In particolare, l’avorio non è mai stato lucidato e le striature della levigatura iniziale sono ancora abbastanza evidenti ovunque la superficie originale sopravviva. Non possiamo esserne sicuri, ma è suggestivo pensare che forse la lucidatura finale non era necessaria in quanto il manico poteva essere originariamente ricoperto da una lamina d’oro, un piccolo frammento della quale è stato trovato sul pavimento della tomba. Tutti questi meravigliosi ritrovamenti sarebbero stati sufficienti a rendere la Tomba 111 una di quelle da ricordare, ma la sua storia è continuata) quando abbiamo esteso gli scavi fino al bordo della terrazza dello wadi e abbiamo trovato altre cose straordinarie proprio lì accanto>>.
Ulteriori ritrovamenti nei dintorni della Tomba 111: L’ippopotamo
Il ritrovamento del manico di coltello decorato sarebbe stato certamente una degna conclusione della storia della Tomba 111, ma c’era di più, molto di più.

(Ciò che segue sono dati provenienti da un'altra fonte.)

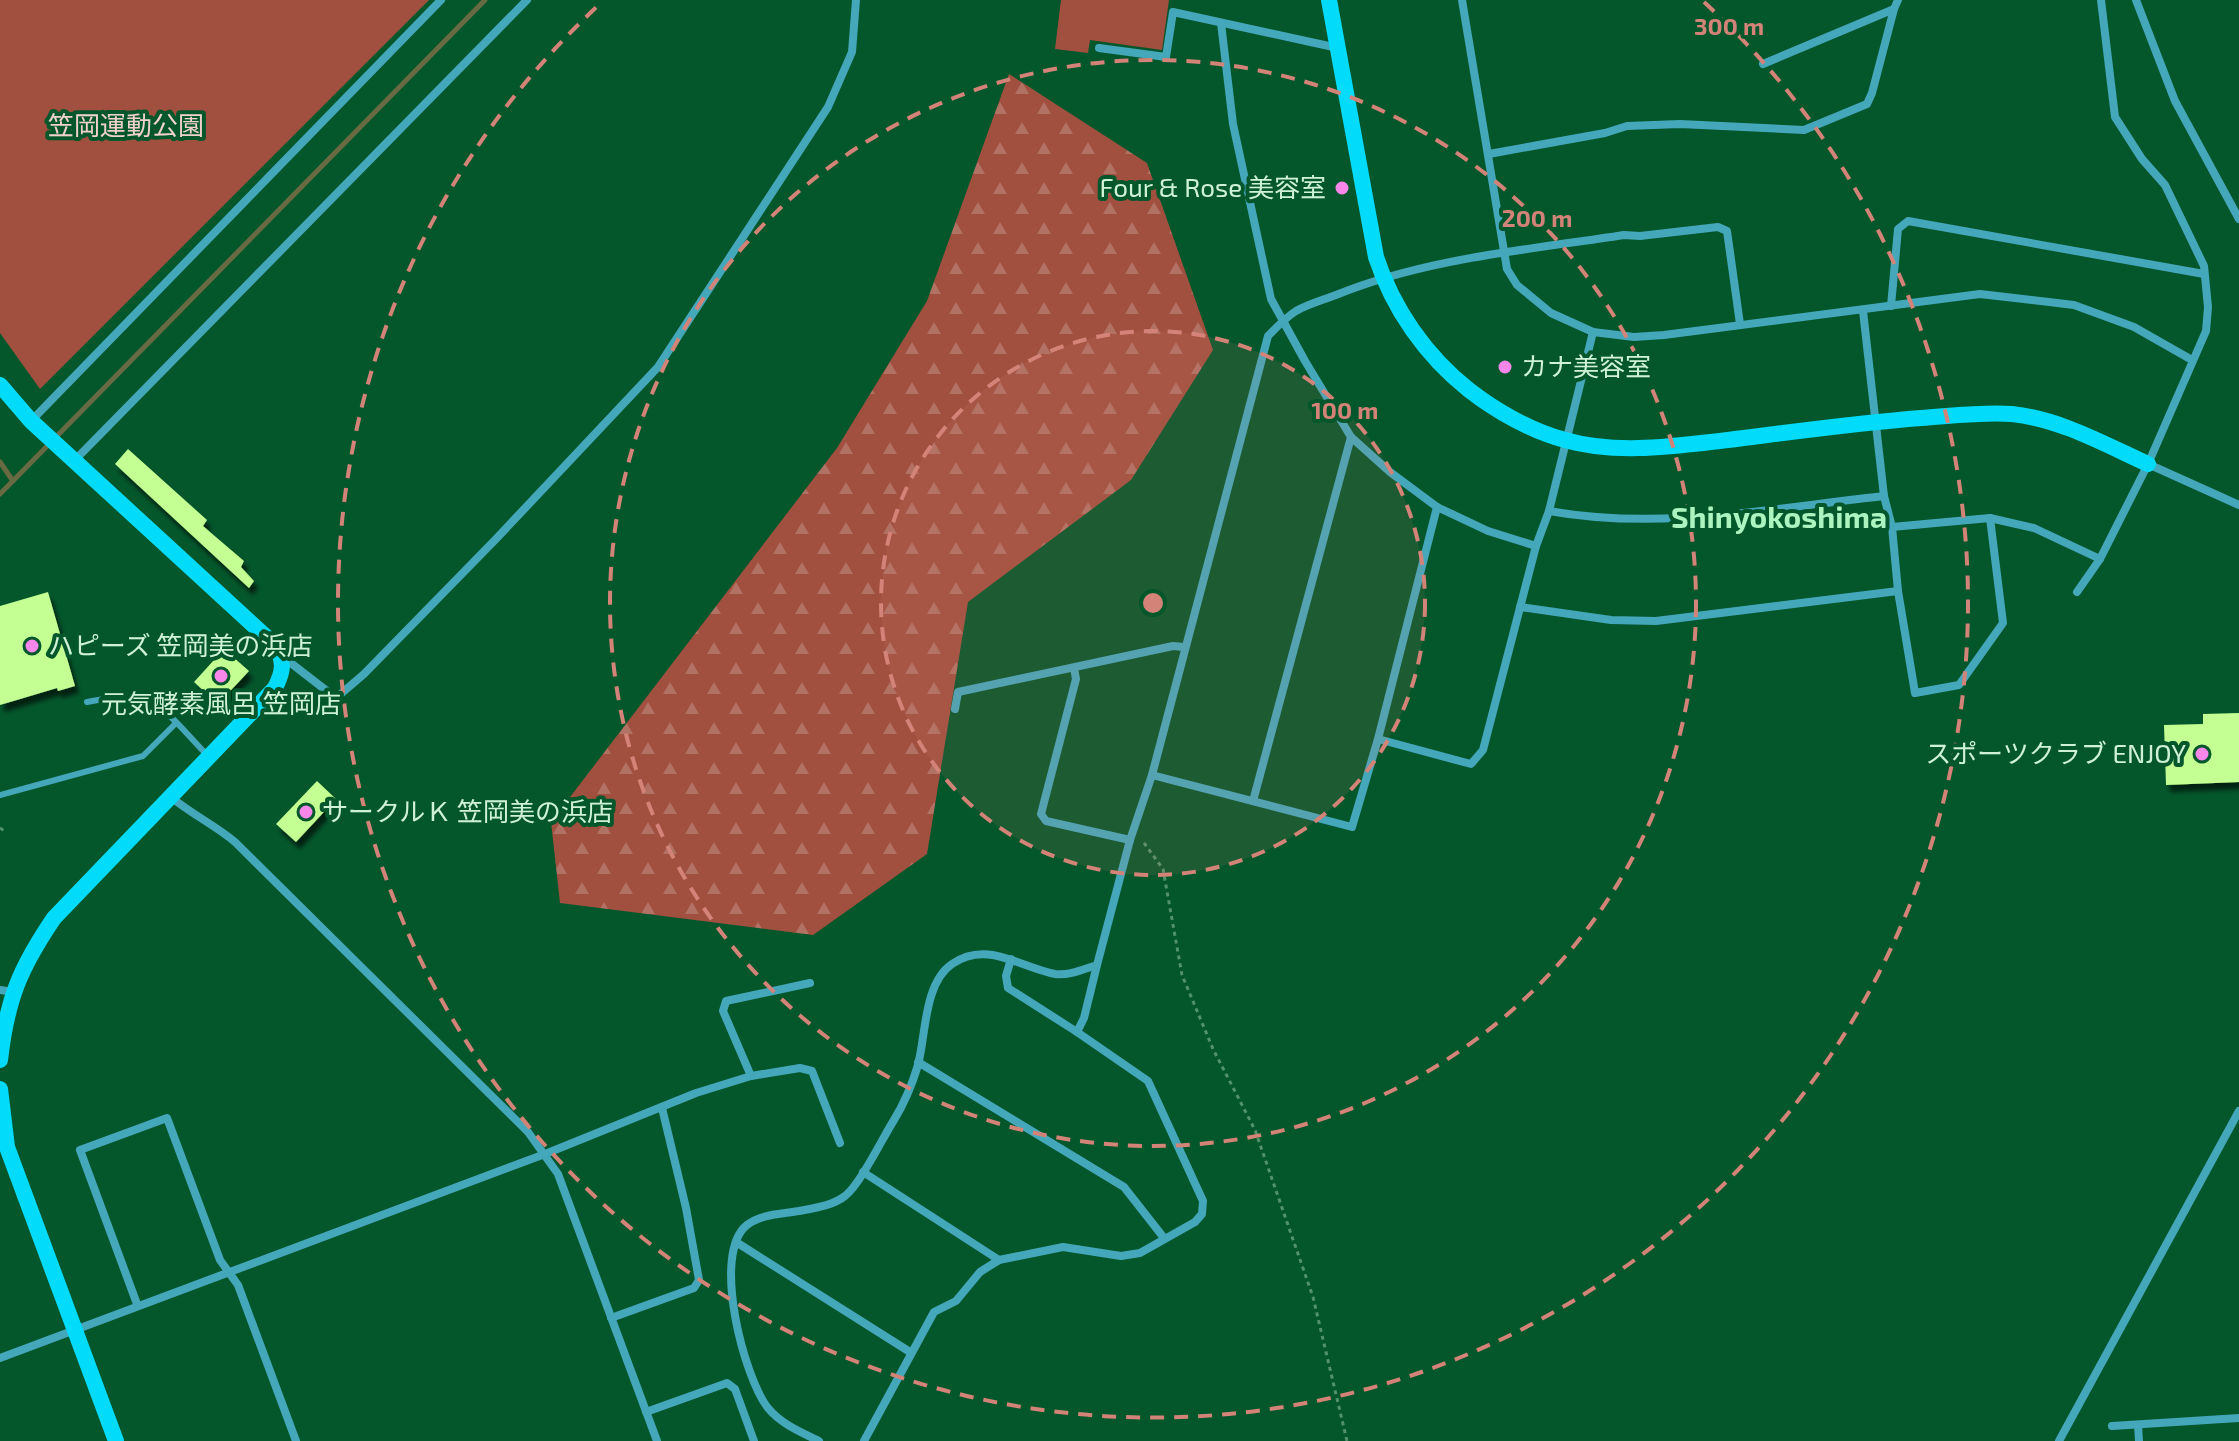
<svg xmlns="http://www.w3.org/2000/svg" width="2239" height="1441" font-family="'Exo 2','Noto Sans JP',sans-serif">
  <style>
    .green { fill: #a14f3f }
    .forest { fill: url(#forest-firs) }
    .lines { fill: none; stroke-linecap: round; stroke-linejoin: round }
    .stream { stroke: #686a44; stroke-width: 5 }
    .building { fill: #c3ff93; filter: url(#shadow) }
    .path { stroke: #52926d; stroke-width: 3; stroke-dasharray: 4 4; stroke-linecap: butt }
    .lane { stroke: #44a7ba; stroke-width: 6 }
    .street { stroke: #44a7ba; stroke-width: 8 }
    .secondary { stroke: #03dbfa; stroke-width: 16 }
    .ring { fill: none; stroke: #d38377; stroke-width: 4; stroke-dasharray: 14 10 }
    .poi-dot { fill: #f987e9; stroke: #04562b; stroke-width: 3 }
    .labels { text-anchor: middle; stroke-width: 8; stroke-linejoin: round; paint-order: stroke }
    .park-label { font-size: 26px; fill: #f0d1cb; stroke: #04562b }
    .poi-label { font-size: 26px; fill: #cff2d7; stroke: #04562b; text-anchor: start }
    .quarter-label { font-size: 30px; font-weight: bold; fill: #acf4bf; stroke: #04562b }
    .centre { fill: #d38377; stroke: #04562b; stroke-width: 4 }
    .ring-label { font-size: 24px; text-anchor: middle; font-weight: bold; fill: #d38377; stroke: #04562b; stroke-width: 8; stroke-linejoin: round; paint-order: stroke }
  </style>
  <defs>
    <pattern id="forest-firs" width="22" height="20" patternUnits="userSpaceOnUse" patternTransform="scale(2)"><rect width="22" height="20" fill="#a14f3f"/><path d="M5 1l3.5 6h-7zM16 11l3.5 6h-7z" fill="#b17163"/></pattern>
    <filter id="shadow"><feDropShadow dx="4" dy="7" stdDeviation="2" flood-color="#0009"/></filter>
  </defs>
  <rect width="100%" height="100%" fill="#04562b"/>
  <!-- green -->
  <g class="green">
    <path d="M0,0H429L40,389L0,333Z"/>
    <path d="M1061,0H1169L1162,50L1090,40L1088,53L1055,49Z"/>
  </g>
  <!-- forest -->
  <path class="forest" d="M1009,74L1147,163L1213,350L1131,480L968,602L927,854L813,935L560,903L551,822L837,448L927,301Z"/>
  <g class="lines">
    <!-- stream -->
    <g class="stream">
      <path d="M0,462L13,481"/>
      <path d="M0,494L485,0"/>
    </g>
  </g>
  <!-- building -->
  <g class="building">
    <path d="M128,449L207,520L203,526L244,561L241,567L254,581L249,588L115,464Z"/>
    <path d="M48,592L75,686L58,691L57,688L0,705V606Z"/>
    <path d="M224,649L249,671L218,704L194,682Z"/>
    <path d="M2239,713V782L2166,785L2164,725L2203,724V714Z"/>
    <path d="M317,781L336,799L296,842L276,824Z"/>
  </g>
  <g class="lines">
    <!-- path -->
    <g class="path">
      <path d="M0,828L6,832"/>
      <path d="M1144,843L1163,869L1182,975L1213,1049L1255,1130L1313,1297L1347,1441"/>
    </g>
    <!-- lane -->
    <g class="lane">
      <path d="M87,702C157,687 163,710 208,756"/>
      <path d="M0,795L143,756L176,723"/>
    </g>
    <!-- street -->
    <g class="street">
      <path d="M1462,0L1507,269L1517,285L1551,313L1593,332L1634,337L1664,335L1980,294L2074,305L2134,327L2192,360"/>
      <path d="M2136,0L2175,101L2239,219"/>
      <path d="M1221,23L1233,124L1271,299L1305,361L1351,437L1390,472L1437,507L1488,531L1536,546"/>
      <path d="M1099,48L1166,57L1173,12L1338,48"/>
      <path d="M1763,64L1894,9L1898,0"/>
      <path d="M1489,154L1605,133L1627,126L1680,124L1804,130L1867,104L1872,93L1894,9"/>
      <path d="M1891,306L1898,229L1908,221L2204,274"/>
      <path d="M1863,311L1884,496L1892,527L1898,591L1915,693L1959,685L2003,623L1990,518"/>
      <path d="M31,421L441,0"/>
      <path d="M74,461L527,0"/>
      <path d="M2148,464L2239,505"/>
      <path d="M1549,511C1660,531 1773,508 1884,496"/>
      <path d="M1892,527L1990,518L2034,528L2100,559"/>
      <path d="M2077,592L2100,559L2148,464L2206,331L2208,307L2204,266L2165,185L2142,159L2115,117L2101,0"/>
      <path d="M1520,607L1611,620L1656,621L1898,591"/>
      <path d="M283,657L336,698L364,674L495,540L658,367L828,107L852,52L856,0"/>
      <path d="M1074,668L1076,679L1041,814L1046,821L1130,840"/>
      <path d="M955,709L958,692L1173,646L1184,647"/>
      <path d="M1378,739L1471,764L1483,750L1536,546L1549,511L1593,332"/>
      <path d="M1152,775L1352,827L1378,739L1437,507"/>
      <path d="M171,797C191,814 215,825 235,842L528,1132L558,1174L657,1441"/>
      <path d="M1253,801L1351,437"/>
      <path d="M1011,959L1006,976L1008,988L1077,1032"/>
      <path d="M0,990L14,992"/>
      <path d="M918,1062L1124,1187L1164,1238"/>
      <path d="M751,1076L723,1011L726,1001L810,983"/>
      <path d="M863,1172L999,1260"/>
      <path d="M736,1242L910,1352"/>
      <path d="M137,1304L80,1150L167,1118L220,1260L238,1285L296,1441"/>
      <path d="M611,1318L694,1288L699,1280L686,1208L662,1108"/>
      <path d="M0,1358L545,1154L696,1093L751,1076L800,1068L812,1071L840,1143"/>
      <path d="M646,1412L727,1383L735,1389L754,1441"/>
      <path d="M2138,1425L2139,1441"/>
      <path d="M2112,1426L2239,1418"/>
      <path d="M819,1441C801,1432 781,1424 768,1408C744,1378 711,1253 747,1225C761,1214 782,1214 799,1211C814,1208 832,1206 845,1196C861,1183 882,1139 894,1120C905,1102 912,1085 918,1065C926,1034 924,983 952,964C987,940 1019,967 1055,974C1069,976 1084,969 1097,965L1130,840L1152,775L1268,336C1277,327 1285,318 1296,311C1308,304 1323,300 1336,295C1427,258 1527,250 1624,235L1640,236L1718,227L1727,231L1740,324"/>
      <path d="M864,1441L934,1312L956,1301L980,1272L999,1260L1063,1247L1121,1256L1140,1253L1195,1222L1202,1214L1203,1201L1148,1081L1077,1032L1084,1018L1097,965"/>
      <path d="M2059,1441L2239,1111"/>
    </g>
    <!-- secondary -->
    <g class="secondary">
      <path d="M1329,0L1376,257C1393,309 1426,356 1469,390C1496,411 1531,431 1565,440C1617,455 1675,446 1728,440C1792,432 1856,423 1921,418C1951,416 1982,412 2012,414C2060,419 2104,444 2148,464"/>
      <path d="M0,385L31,421L276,646C285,663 283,672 275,688L54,918C20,968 7,999 0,1060"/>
      <path d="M0,1089L7,1147L116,1441"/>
    </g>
  </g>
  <!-- distance rings -->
  <circle cx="1153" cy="603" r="272" fill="#d38377" fill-opacity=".12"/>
  <g class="ring">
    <circle cx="1153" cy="603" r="272"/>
    <circle cx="1153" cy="603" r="543"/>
    <path d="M1704 2A815 815 0 1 1 602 2"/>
  </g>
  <!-- markers -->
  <g class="poi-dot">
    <circle cx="1342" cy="188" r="8"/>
    <circle cx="1505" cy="367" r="8"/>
    <circle cx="32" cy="646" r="8"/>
    <circle cx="221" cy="676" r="8"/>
    <circle cx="2202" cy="754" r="8"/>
    <circle cx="306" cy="812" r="8"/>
  </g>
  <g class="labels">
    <!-- park labels -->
    <g class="park-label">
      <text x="126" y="135">笠岡運動公園</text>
    </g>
    <!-- poi labels -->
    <g class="poi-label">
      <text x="1326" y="197" text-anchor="end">Four &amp; Rose 美容室</text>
      <text x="1521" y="376">カナ美容室</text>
      <text x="48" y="655">ハピーズ 笠岡美の浜店</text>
      <text x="221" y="713" text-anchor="middle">元気酵素風呂 笠岡店</text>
      <text x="2186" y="763" text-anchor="end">スポーツクラブ ENJOY</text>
      <text x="322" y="821">サークルＫ 笠岡美の浜店</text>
    </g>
    <!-- quarter labels -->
    <g class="quarter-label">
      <text x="1779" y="528">Shinyokoshima</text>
    </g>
  </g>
  <circle cx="1153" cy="603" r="12" class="centre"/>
  <g class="ring-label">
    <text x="1729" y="35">300 m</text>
    <text x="1537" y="227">200 m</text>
    <text x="1345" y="419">100 m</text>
  </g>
</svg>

Quest’area era stata parzialmente scavata nel 1985 durante l’indagine sulla Tomba 11 e, da allora, era rimasta sul sito un’antiestetica trincea. Il lavoro dell’equipe era, pertanto, principalmente finalizzato alla sistemazione dei luoghi e ad un eventuale rinvenimento della presenza di tracce di sovrastrutture intorno alla sepoltura. Gli scavi del 1985 avevano rivelato molto vasellame di prima datazione predinastica che si riteneva provenisse da sepolture rimaneggiate durante la costruzione di tombe nel periodo Naqada III.

Tuttavia, l’ingente quantità e la limitata gamma di forme inducevano, fin dall’inizio, a una spiegazione diversa. L’insieme era composto, per la stragrande maggioranza, da piccole ciotole rosse lucidate, una sorta di piattini, per lo più di circa 12 cm. di diametro. Quasi tutte hanno il centro consumato ed alcune presentano tracce di bruciatura intorno al bordo: facile dedurre che furono utilizzate come lampade o brucia – incenso.
Nel piccolo spazio esplorato c’erano oltre 180 frammenti, equivalenti a più di 45 piattini. Inoltre, il ritrovamento nella stessa area di frammenti di diverse statuette umane ha suggerito ancora di più che questo materiale non fosse il residuo di tombe riutilizzate, ma, piuttosto, ciò che restava di attività rituali. La successiva campagna ha rivelato il luogo in cui probabilmente si svolse tale attività.
<<All’estremità settentrionale del terreno del wadi abbiamo scoperto che la superficie era stata chiaramente appiattita e i suoi bordi accuratamente levigati fino a formare un angolo di 45 gradi. Non a caso, ai piedi di questo pendio, c’erano due file di lastre di pietra erette, presumibilmente poste a delimitare i confini del cimitero. Questo pendio è stato successivamente riempito con detriti di fango e mattoni e le lastre di pietra sono state ricoperte quando la terrazza è stata ampliata artificialmente con la sabbia per fare spazio alla costruzione della tomba 111. La pressione della sabbia contro la parete orientale della tomba ne provocò la deformazione. L’indebolimento della struttura fu già notata nell’antichità. Nel tentativo di rinforzarla, furono inseriti mattoni disposti in vari schemi, che sembrano aver funzionato. Nonostante queste modifiche, l’impegno profuso per ampliare la terrazza con un riempimento di terra suggeriva che questo luogo era ancora considerato di somma importanza e non abbiamo tardato a scoprire il motivo di tanta attenzione. Già mentre emergeva dal terreno presagivamo che sarebbe stato straordinario e, ricomponendolo, si è rivelato tale: una grande statua in ceramica di un ippopotamo! Sulla sommità appiattita dalla pendenza, probabilmente vicino all’installazione originaria, c’erano diversi frammenti. Qui abbiamo trovato la testa, con l’occhio in rilievo e le narici con i centri ritagliati e i bordi modellati, e due delle sue robuste zampe, ciascuna con tre piccole dita. Una terza zampa era stata rinvenuta nello stesso luogo nel 1985, ma all’epoca si pensò che fosse un porta vaso>>.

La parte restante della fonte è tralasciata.